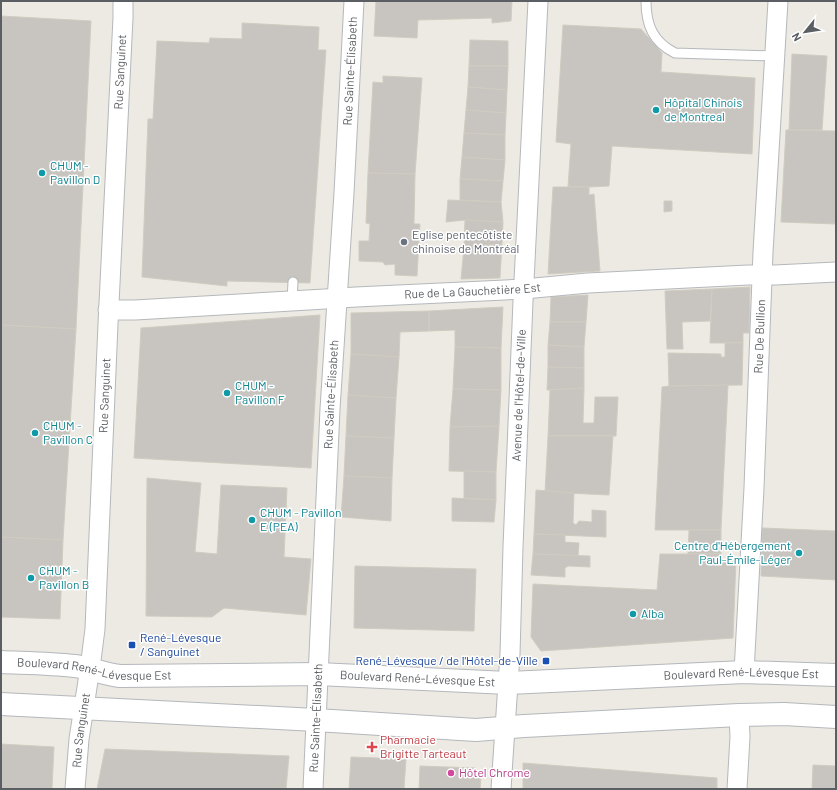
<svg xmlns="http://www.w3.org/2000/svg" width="837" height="790" font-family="Barlow,sans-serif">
<rect width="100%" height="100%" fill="#eceae2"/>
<!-- building -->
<g fill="#c8c5c0" stroke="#d0ccc1">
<polygon points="376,1 512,1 511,21 492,23 492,18 418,20 417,38 374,36"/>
<polygon points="1,16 91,21 76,329 1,325"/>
<polygon points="242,23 319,27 318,50 326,50 310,283 227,281 227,286 142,277 148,119 153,119 157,41 209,43 210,38 242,39"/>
<polygon points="563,25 641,29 662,53 661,72 755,78 752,154 612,146 609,186 589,187 568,187 571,144 556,142"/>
<polygon points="470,40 508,41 508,66 469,66"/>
<polygon points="792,54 827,56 822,130 789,130"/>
<polygon points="469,66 508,66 507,90 468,87"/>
<polygon points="383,76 422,78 415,174 368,173 373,82 383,83"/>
<polygon points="468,87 507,90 506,113 466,110"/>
<polygon points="466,110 506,113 505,135 464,133"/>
<polygon points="786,130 836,131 836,224 781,222"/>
<polygon points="464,133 505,135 505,160 462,157"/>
<polygon points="462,157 505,160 503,181 460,179"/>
<polygon points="368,173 415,174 414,224 420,224 417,276 395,275 395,264 385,265 383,262 359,261 359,241 369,241 370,224 366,223"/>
<polygon points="460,179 503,181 501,202 460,200"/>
<polygon points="553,187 589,187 589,195 594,194 600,271 548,274"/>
<polygon points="448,200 501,202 503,222 465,220 446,222"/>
<polygon points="664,201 672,201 672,211 664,212"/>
<polygon points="465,220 503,222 502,244 464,247"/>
<polygon points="502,244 500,278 461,279 464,247"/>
<polygon points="750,287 749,333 743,333 743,343 710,343 712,289"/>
<polygon points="712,289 710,321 682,322 683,349 667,349 665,291"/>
<polygon points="588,295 586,322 550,322 551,297"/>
<polygon points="503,307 501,348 455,347 455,330 429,331 429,311"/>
<polygon points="429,311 429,331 400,332 399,357 351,354 351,313"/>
<polygon points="320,315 311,468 134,458 141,328"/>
<polygon points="550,322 586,322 584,347 548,345"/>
<polygon points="1,325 76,329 63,540 1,537"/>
<polygon points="725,343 743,343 742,385 669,386 668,353 721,354 721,357 725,357"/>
<polygon points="548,345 584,347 584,368 548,367"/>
<polygon points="455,347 501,348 501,390 453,389"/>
<polygon points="351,354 399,357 396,398 348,395"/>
<polygon points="548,367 584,368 584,388 547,390"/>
<polygon points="728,385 721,530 655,530 662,387 669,386"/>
<polygon points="584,388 583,423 594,423 595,397 618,397 616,436 548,436 550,390"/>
<polygon points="453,389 501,390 499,426 450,427"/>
<polygon points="348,395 396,398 394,438 346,436"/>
<polygon points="499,426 496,472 449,471 450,427"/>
<polygon points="346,436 394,438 392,478 344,476"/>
<polygon points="548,436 613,436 609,495 545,492"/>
<polygon points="464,471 496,472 496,500 464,498"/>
<polygon points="344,476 392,478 391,521 341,517"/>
<polygon points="147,478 201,483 195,552 217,554 221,485 287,488 284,557 311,559 306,615 224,608 212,617 146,616"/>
<polygon points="536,490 574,493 573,523 576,525 579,521 592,522 592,510 606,511 606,537 534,534"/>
<polygon points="452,498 496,500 494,522 452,521"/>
<polygon points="762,528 836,531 836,580 761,576"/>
<polygon points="689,530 721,530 721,554 688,554"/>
<polygon points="534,534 565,535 565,542 579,543 578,556 533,554"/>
<polygon points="1,537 63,540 60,619 1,617"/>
<polygon points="533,554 590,556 590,567 568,566 565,568 565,577 531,575"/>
<polygon points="660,554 721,554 721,560 736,560 733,638 541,651 531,637 533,584 657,590"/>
<polygon points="355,566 476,569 474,631 354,628"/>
<polygon points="1,744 54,747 52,789 1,789"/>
<polygon points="105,749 289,756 286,789 97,789"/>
<polygon points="351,757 406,759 404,789 349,789"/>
<polygon points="523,763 717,778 717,789 523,789"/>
<polygon points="813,765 836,766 836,789 812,789"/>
<polygon points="420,766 475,768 481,775 480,789 419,789"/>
</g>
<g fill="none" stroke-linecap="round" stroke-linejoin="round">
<!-- lane casing -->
<g stroke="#b5b8bc" stroke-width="11">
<g id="lane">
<path d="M646,1C646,25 653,42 675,53L775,56"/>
<polyline points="292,301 293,282"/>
</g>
</g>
<!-- street casing -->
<g stroke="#b5b8bc" stroke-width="21">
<g id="street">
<path id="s1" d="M108,310H135L325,299L356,297L524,289L588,283L748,275H775L836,272"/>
<path id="s2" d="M744,672L754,488L763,252L778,1"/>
<path id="s3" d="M75,789L79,739L90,668L95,629L108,324L123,18V1"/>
<path id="s4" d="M313,789L330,409L344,193L354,1"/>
<path id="s5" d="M501,789L503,758L510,654L513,547L523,301L538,1"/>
<polyline points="737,789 740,737 739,715"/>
</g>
</g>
<!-- secondary casing -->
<g stroke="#b4b7bc" stroke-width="24">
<g id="secondary">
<path id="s6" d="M1,662C25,663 51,663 75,666C90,668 104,674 120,676L318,674L508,683L744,672L836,675"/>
<polyline points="1,704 316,720 476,730 524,726 739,715 784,714 836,717"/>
</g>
</g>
<!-- lane -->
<use href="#lane" stroke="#fff" stroke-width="9"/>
<!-- street -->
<use href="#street" stroke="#fff" stroke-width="19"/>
<!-- secondary -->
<use href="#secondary" stroke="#fff" stroke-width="22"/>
</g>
<!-- markers -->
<g fill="#0f9aa8" stroke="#fff" stroke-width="1.5">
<circle cx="656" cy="110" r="4"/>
<circle cx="42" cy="173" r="4"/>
<circle cx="227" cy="393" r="4"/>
<circle cx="35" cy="433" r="4"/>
<circle cx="252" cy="520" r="4"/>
<circle cx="799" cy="553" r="4"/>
<circle cx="31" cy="578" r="4"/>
<circle cx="633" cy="614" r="4"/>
</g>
<circle fill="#6b7280" stroke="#fff" stroke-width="1.5" cx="404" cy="242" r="4"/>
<g fill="#1a4fb4" stroke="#fff" stroke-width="1.5">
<rect x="128" y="641" width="8" height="8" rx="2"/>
<rect x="542" y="657" width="8" height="8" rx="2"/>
</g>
<path fill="#e0444e" stroke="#fff" stroke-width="1.5" d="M370 741h4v4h4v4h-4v4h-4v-4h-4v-4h4z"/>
<circle fill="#d1479c" stroke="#fff" stroke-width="1.5" cx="451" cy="773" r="4"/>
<g text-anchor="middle" stroke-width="3" stroke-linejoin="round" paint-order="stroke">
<!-- street labels -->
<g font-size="12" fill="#5b5e62" stroke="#fff">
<text dy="4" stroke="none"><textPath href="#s4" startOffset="719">Rue Sainte-Élisabeth</textPath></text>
<text dy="4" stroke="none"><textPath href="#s3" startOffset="719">Rue Sanguinet</textPath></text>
<text dy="4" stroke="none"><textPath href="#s1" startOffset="365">Rue de La Gauchetière Est</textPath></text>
<text dy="4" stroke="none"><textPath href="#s2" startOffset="336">Rue De Bullion</textPath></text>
<text dy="4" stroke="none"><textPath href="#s4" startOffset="395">Rue Sainte-Élisabeth</textPath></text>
<text dy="4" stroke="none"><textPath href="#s5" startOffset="394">Avenue de l'Hôtel-de-Ville</textPath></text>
<text dy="4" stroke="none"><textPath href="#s3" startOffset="395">Rue Sanguinet</textPath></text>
<text dy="4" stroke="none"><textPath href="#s6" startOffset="94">Boulevard René-Lévesque Est</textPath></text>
<text dy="4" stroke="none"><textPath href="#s6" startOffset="742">Boulevard René-Lévesque Est</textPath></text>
<text dy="4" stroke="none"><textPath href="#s6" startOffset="418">Boulevard René-Lévesque Est</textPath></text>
<text dy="4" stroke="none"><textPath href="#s4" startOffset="71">Rue Sainte-Élisabeth</textPath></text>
<text dy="4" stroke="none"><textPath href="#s3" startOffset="59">Rue Sanguinet</textPath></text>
</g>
<!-- culture labels -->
<g font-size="12" fill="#0d838f" stroke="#fff" text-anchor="start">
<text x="664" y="107">Hôpital Chinois<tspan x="664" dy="14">de Montreal</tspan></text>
<text x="50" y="170">CHUM -<tspan x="50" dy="14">Pavillon D</tspan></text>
<text x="235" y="390">CHUM -<tspan x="235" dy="14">Pavillon F</tspan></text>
<text x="43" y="430">CHUM -<tspan x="43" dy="14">Pavillon C</tspan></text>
<text x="260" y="517">CHUM - Pavillon<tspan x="260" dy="14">E (PEA)</tspan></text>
<text x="791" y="550" text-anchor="end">Centre d'Hébergement<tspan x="791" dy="14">Paul-Émile-Léger</tspan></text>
<text x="39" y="575">CHUM -<tspan x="39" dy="14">Pavillon B</tspan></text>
<text x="641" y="618">Alba</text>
</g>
<!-- worship labels -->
<g font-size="12" fill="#5b616d" stroke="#fff" text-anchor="start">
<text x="412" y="239">Eglise pentecôtiste<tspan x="412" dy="14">chinoise de Montréal</tspan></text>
</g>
<!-- transit labels -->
<g font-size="12" fill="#164399" stroke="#fff" text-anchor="start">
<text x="140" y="642">René-Lévesque<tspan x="140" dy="14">/ Sanguinet</tspan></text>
<text x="538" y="665" text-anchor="end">René-Lévesque / de l'Hôtel-de-Ville</text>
</g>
<!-- health labels -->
<g font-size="12" fill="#be3a42" stroke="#fff" text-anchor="start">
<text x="380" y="744">Pharmacie<tspan x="380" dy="14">Brigitte Tarteaut</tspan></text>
</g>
<!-- hotel labels -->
<g font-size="12" fill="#b23c85" stroke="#fff" text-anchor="start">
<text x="459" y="777">Hôtel Chrome</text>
</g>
</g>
<!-- border -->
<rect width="837" height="790" fill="none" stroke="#5b5e62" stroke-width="4"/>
<!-- north arrow -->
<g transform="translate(805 32) rotate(240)" stroke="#ffffff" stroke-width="3" paint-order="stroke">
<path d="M0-3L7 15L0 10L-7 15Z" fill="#5b5e62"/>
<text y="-6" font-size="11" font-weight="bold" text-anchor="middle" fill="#5b5e62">N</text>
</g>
</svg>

● ● ● ● ● ● ●

▶ _Task description_: Say how many lines in the listing include the word "round", giving nothing but the number.

▶ _Output_: 2